I consider myself a self psychologist, which means I practice as a psychoanalytic psychotherapist in the tradition of Heinz Kohut. The single most important emphasis in Kohut’s work was on empathy, which he felt lies at the heart of clinical practice. It is not only the oxygen of life, but a deep empathic immersion is the essence of good therapeutic work. For far too long, psychoanalysts believed in remaining aloof and quiet as a way of fostering regression in the patient. All that does, I believe, is confuse and even frighten someone. What people seek in therapy is empathic understanding, not simply remote and arrogant interpretations.

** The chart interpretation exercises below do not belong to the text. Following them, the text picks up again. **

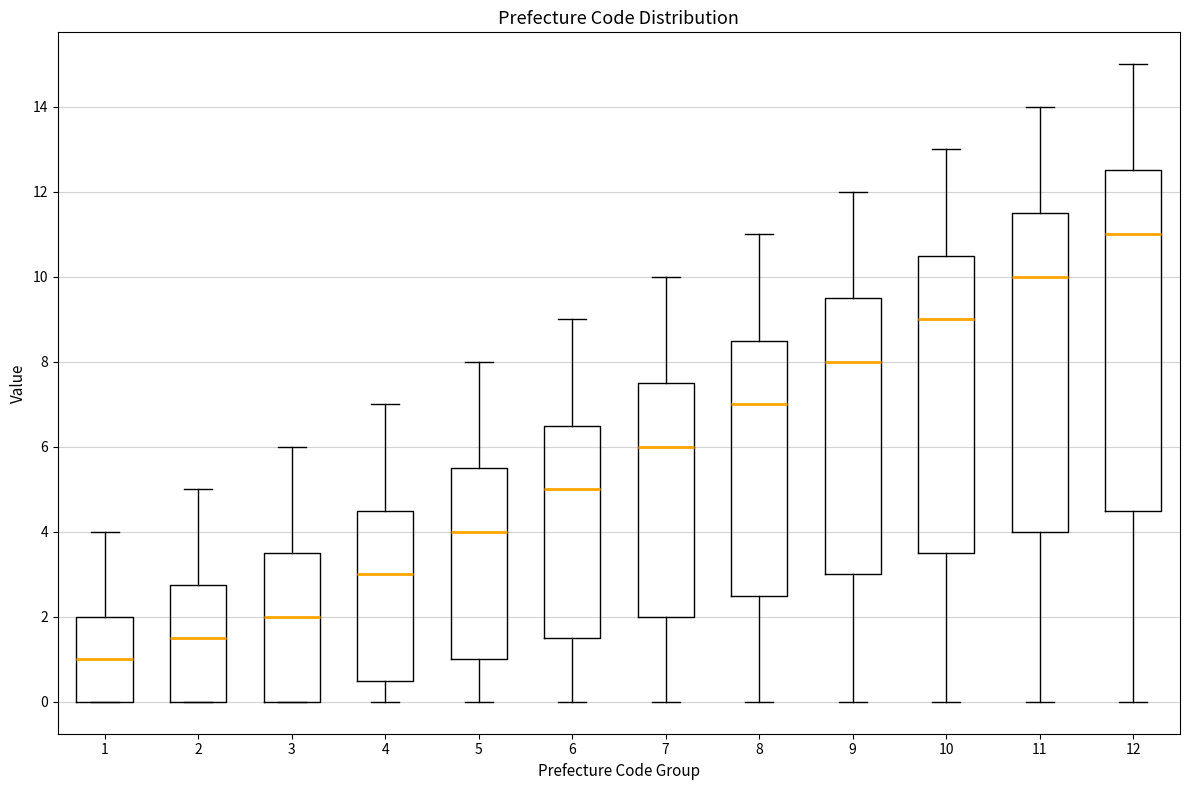

Reading left to right, transcribe this box plot: for each box, give where its median line is, the range the box spans, and where its two whiskers end, as read against the y-axis. The values are not printed on the chart, so give them approximately, as read against the axis.

1: median 1.0, box 0.0 to 2.0, whiskers 0.0 to 4.0
2: median 1.6, box 0.0 to 2.8, whiskers 0.0 to 5.0
3: median 2.0, box 0.0 to 3.6, whiskers 0.0 to 6.0
4: median 3.0, box 0.6 to 4.6, whiskers 0.0 to 7.0
5: median 4.0, box 1.0 to 5.6, whiskers 0.0 to 8.0
6: median 5.0, box 1.6 to 6.6, whiskers 0.0 to 9.0
7: median 6.0, box 2.0 to 7.6, whiskers 0.0 to 10.0
8: median 7.0, box 2.6 to 8.6, whiskers 0.0 to 11.0
9: median 8.0, box 3.0 to 9.6, whiskers 0.0 to 12.0
10: median 9.0, box 3.6 to 10.6, whiskers 0.0 to 13.0
11: median 10.0, box 4.0 to 11.6, whiskers 0.0 to 14.0
12: median 11.0, box 4.6 to 12.6, whiskers 0.0 to 15.0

There is an old Native American saying that to get me you need to walk for a mile in my moccasins. That’s empathy. It does not mean compassion per se, though such feelings are often a part of the landscape of empathy. Kohut initially defined empathy as vicarious introspection, which is useful but perhaps a bit abstract. In the course of his creative explorations into what he came to call self psychology, that scientific definition of empathy expanded to mean a kind of life force. To be cut off from others and lack empathic connection with them, to be unconnected with humans or symbolic others, to be utterly unto oneself or locked within the self as in psychosis, is to be dead. Empathy is the “wordless psychological extension of the human environment” and is the ultimate “barrier to meaningless, to pessimistic despair.”
Kohut felt that psychoanalysis had long missed the significance of empathy in one sense because it is so obvious. His interesting analogy was the discovery of perspective by Brunelleschi in the 15th Century. Surely, Kohut said, people knew before that that people looked smaller if far off and larger up close. How could geniuses of art then never paint that way? They had to have known what the eye sees, and yet they did not know. What Brunelleschi did was give people a new theory that allowed the world to be perceived more accurately as it really is.
And thus empathy is what therapy is all about.